### TRY IT
Can you reproduce the full Patch Tuesday summary below, word for word?

### TEXT EXCERPT
Web browser issues account for two thirds of this month's patched vulnerabilities, with 24 CVEs for Edge and 12 for Internet Explorer being fixed. Many of these are classified as Critical (allowing code execution without user interaction). This is no surprise, as browser bugs are typically well represented on Patch Tuesdays. On top of this are five Adobe Flash Player vulnerabilities, all of which are classified as Critical Remote Code Execution (RCE) bugs.

In fact it's quite a big month for Adobe, who have issued advisories across nine separate product lines, with 62 vulnerability fixes just for Acrobat and Reader. Most of these address critical RCE vulnerabilities. Given the prevalence of PDF documents, administrators should take a close look at whether Adobe software in their environment is up to date.

Back to Microsoft: no non-browser vulnerabilities are considered critical this month, but with a little bit of social engineering, an attacker could theoretically combine one of the Office-based RCE vulnerabilities like CVE-2017-11878 or CVE-2017-11882 with a Windows Kernel privilege escalation weakness such as CVE-2017-11847 to gain complete control over a system. Mercifully, none of the patched vulnerabilities this time around are known to be exploited in the wild.

### Stored data
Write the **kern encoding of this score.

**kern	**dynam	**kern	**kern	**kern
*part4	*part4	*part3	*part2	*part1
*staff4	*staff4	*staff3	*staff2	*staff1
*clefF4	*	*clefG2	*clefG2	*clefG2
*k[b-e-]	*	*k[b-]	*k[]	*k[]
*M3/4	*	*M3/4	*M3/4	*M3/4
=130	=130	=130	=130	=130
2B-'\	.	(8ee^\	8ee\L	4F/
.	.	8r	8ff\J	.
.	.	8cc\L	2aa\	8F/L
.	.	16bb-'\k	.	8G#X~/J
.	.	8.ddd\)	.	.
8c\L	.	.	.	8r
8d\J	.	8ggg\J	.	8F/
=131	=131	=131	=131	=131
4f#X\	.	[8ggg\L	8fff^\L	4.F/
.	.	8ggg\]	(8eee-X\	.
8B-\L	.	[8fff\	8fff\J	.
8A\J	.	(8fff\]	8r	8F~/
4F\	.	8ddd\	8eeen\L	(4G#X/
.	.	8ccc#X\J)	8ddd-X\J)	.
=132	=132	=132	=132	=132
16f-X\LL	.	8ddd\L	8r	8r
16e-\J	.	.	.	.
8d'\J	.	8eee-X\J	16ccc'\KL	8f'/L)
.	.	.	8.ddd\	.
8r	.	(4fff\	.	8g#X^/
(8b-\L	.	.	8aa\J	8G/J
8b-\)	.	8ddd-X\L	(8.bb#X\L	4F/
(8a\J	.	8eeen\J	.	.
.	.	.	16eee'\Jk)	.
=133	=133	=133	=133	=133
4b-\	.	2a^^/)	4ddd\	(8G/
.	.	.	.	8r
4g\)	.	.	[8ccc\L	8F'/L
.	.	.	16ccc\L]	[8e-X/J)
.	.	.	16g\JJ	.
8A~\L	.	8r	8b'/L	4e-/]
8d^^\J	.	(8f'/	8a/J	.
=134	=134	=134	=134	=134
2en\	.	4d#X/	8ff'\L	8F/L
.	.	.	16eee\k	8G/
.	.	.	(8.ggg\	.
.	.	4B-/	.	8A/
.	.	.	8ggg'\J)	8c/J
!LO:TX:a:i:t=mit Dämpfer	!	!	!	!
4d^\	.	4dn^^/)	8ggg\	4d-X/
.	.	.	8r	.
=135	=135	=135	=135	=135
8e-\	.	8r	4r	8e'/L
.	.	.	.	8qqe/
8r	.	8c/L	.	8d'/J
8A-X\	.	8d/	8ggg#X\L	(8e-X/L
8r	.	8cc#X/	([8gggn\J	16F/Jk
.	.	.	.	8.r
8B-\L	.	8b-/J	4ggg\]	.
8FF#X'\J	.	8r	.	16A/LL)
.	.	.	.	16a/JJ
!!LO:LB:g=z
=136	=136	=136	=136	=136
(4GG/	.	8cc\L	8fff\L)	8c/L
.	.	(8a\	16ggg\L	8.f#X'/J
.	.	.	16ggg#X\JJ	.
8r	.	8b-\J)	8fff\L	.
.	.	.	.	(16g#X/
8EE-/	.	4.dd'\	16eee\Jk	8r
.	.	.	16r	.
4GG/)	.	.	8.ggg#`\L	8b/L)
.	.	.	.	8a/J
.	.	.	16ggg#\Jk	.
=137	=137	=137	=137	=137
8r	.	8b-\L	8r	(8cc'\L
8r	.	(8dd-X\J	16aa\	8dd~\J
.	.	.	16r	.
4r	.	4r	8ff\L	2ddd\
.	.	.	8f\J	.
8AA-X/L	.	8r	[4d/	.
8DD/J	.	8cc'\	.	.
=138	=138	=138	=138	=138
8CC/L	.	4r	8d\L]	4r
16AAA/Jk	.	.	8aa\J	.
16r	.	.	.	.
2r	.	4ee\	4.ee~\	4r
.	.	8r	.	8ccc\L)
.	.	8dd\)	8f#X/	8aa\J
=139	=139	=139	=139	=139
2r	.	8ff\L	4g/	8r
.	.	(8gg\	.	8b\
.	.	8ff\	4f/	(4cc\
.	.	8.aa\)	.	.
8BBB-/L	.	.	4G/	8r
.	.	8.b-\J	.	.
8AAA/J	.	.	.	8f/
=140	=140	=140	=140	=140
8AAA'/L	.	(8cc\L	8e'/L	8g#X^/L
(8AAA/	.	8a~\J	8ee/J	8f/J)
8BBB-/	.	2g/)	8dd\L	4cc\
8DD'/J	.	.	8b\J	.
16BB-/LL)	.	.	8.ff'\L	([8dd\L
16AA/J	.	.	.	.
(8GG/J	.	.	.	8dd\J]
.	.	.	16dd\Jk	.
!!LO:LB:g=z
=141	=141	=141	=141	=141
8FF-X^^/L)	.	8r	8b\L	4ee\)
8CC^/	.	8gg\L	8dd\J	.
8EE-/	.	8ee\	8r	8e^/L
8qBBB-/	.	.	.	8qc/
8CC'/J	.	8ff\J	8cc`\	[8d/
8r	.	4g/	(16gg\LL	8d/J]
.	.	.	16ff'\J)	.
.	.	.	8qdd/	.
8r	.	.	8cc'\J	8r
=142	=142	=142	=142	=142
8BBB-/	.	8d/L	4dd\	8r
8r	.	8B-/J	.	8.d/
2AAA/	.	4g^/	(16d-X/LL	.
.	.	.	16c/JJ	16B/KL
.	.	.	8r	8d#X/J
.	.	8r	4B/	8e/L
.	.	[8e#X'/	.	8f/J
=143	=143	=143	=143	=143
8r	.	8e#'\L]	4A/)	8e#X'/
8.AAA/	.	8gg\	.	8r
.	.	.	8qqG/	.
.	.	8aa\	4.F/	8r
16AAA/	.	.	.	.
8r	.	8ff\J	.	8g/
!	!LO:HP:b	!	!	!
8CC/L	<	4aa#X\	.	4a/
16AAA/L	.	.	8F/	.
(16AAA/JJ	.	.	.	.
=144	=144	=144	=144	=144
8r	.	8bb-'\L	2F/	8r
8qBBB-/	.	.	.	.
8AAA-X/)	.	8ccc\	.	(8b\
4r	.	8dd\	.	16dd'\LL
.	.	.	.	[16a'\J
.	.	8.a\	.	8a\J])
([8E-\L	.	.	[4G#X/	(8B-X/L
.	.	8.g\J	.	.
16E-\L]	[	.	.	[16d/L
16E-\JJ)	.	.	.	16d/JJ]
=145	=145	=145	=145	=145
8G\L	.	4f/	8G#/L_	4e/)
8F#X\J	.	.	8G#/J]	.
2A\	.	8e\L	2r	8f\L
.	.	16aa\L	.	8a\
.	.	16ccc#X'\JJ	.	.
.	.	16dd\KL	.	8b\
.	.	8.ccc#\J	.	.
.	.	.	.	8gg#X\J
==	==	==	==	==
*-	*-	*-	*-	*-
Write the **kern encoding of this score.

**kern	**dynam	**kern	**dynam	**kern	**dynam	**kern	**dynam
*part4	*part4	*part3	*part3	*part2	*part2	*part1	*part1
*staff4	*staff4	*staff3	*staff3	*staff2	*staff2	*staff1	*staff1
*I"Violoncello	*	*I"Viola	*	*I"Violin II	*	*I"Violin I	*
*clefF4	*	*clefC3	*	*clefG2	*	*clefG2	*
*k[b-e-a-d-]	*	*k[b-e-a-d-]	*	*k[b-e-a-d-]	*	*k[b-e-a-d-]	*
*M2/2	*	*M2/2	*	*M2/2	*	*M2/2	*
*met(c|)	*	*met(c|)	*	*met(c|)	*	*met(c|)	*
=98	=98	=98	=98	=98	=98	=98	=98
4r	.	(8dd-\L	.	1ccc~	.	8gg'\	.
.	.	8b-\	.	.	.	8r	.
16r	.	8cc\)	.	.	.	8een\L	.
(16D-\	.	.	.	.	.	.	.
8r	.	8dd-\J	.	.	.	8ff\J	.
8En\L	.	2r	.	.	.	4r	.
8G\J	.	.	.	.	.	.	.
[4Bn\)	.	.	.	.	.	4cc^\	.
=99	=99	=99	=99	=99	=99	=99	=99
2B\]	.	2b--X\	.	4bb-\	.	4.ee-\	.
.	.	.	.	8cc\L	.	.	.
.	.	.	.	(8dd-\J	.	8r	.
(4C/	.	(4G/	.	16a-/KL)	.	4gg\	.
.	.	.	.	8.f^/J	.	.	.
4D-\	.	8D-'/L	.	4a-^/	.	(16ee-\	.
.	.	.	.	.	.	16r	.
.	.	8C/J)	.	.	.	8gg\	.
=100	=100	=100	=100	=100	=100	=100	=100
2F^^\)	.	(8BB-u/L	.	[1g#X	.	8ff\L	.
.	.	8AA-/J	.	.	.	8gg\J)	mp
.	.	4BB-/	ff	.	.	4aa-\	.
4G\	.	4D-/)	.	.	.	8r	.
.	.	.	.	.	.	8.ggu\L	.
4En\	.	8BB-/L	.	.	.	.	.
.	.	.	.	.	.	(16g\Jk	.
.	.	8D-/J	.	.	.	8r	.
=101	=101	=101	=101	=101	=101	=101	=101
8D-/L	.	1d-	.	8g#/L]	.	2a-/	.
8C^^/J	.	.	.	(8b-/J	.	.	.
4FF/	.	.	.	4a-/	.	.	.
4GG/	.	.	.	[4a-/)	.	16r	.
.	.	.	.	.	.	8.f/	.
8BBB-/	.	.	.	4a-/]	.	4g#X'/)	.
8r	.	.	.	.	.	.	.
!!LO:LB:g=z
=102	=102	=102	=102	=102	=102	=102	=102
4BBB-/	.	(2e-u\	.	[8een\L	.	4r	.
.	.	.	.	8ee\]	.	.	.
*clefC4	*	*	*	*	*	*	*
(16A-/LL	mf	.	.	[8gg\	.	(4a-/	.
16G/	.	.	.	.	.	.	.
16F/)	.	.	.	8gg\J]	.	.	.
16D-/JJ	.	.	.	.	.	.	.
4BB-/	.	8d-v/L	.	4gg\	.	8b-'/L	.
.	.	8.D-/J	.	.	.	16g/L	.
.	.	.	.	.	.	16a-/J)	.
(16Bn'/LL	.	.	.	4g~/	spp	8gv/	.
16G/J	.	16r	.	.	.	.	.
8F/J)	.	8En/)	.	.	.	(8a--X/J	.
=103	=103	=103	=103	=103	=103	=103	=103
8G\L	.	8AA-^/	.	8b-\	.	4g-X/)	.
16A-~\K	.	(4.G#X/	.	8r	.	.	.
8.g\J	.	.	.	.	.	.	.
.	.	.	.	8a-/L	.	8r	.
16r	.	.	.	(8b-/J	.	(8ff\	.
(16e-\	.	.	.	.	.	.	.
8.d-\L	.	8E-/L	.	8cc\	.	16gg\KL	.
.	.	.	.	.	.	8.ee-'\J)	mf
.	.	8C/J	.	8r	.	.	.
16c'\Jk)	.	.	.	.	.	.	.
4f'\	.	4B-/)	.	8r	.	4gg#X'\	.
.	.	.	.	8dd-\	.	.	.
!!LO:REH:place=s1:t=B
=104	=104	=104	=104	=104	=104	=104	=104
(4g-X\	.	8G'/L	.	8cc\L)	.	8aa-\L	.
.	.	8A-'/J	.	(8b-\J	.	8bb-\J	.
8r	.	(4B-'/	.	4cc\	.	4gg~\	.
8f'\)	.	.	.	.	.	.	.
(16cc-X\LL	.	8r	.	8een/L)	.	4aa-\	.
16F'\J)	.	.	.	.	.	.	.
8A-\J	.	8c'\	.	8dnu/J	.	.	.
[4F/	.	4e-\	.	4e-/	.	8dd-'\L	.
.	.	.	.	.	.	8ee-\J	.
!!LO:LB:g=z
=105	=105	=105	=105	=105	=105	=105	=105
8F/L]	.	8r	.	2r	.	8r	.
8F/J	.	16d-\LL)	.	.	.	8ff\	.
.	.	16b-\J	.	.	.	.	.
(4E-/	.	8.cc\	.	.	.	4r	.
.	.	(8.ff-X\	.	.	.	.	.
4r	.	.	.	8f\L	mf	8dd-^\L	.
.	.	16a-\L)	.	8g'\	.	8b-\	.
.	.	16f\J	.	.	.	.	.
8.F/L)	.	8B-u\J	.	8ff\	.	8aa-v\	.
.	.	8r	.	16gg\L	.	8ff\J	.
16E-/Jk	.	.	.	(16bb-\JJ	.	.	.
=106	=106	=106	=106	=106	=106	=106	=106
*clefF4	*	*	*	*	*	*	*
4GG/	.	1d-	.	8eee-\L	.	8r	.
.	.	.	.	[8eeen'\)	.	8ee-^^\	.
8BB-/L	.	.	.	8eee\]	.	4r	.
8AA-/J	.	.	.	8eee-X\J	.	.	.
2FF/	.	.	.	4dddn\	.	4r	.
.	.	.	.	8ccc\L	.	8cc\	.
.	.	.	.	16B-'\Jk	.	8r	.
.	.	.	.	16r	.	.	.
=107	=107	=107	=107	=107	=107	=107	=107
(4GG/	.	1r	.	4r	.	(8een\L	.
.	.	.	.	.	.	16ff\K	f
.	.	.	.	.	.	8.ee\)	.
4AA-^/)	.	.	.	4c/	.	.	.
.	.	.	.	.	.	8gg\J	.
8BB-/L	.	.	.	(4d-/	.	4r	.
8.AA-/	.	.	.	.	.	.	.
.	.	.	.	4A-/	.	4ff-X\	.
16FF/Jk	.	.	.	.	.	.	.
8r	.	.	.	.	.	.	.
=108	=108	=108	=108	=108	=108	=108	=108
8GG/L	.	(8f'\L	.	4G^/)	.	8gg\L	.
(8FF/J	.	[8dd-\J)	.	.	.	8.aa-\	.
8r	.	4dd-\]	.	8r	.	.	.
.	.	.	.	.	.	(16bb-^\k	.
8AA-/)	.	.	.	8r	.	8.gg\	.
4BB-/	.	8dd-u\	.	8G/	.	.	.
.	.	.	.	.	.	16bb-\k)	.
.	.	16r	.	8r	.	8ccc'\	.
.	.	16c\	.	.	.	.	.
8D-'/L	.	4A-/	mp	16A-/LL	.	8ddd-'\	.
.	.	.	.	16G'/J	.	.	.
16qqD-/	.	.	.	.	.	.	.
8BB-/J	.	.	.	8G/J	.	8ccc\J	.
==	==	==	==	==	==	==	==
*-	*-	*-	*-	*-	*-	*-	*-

### TASK SOLUTION
Web browser issues account for two thirds of this month's patched vulnerabilities, with 24 CVEs for Edge and 12 for Internet Explorer being fixed. Many of these are classified as Critical (allowing code execution without user interaction). This is no surprise, as browser bugs are typically well represented on Patch Tuesdays. On top of this are five Adobe Flash Player vulnerabilities, all of which are classified as Critical Remote Code Execution (RCE) bugs.

In fact it's quite a big month for Adobe, who have issued advisories across nine separate product lines, with 62 vulnerability fixes just for Acrobat and Reader. Most of these address critical RCE vulnerabilities. Given the prevalence of PDF documents, administrators should take a close look at whether Adobe software in their environment is up to date.

Back to Microsoft: no non-browser vulnerabilities are considered critical this month, but with a little bit of social engineering, an attacker could theoretically combine one of the Office-based RCE vulnerabilities like CVE-2017-11878 or CVE-2017-11882 with a Windows Kernel privilege escalation weakness such as CVE-2017-11847 to gain complete control over a system. Mercifully, none of the patched vulnerabilities this time around are known to be exploited in the wild.